▶ _Task details_
Each entry below should be reproduced character for character.

▶ _Data for this exercise_
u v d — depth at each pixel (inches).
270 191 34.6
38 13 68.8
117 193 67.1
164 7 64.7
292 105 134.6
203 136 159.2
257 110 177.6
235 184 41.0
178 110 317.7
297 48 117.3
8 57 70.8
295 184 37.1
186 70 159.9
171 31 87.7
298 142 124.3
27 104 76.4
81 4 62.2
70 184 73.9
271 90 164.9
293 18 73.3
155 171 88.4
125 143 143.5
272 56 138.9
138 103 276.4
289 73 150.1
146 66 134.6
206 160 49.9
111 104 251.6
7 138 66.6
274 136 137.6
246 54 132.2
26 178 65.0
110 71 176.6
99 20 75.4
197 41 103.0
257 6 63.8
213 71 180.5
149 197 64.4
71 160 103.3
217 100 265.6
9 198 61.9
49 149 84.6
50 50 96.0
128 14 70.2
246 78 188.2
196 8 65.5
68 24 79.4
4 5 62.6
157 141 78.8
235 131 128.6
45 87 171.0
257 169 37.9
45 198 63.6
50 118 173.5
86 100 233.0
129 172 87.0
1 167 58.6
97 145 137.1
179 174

▶ _Finished exercise_
u v d — depth at each pixel (inches).
270 191 34.6
38 13 68.8
117 193 67.1
164 7 64.7
292 105 134.6
203 136 159.2
257 110 177.6
235 184 41.0
178 110 317.7
297 48 117.3
8 57 70.8
295 184 37.1
186 70 159.9
171 31 87.7
298 142 124.3
27 104 76.4
81 4 62.2
70 184 73.9
271 90 164.9
293 18 73.3
155 171 88.4
125 143 143.5
272 56 138.9
138 103 276.4
289 73 150.1
146 66 134.6
206 160 49.9
111 104 251.6
7 138 66.6
274 136 137.6
246 54 132.2
26 178 65.0
110 71 176.6
99 20 75.4
197 41 103.0
257 6 63.8
213 71 180.5
149 197 64.4
71 160 103.3
217 100 265.6
9 198 61.9
49 149 84.6
50 50 96.0
128 14 70.2
246 78 188.2
196 8 65.5
68 24 79.4
4 5 62.6
157 141 78.8
235 131 128.6
45 87 171.0
257 169 37.9
45 198 63.6
50 118 173.5
86 100 233.0
129 172 87.0
1 167 58.6
97 145 137.1
179 174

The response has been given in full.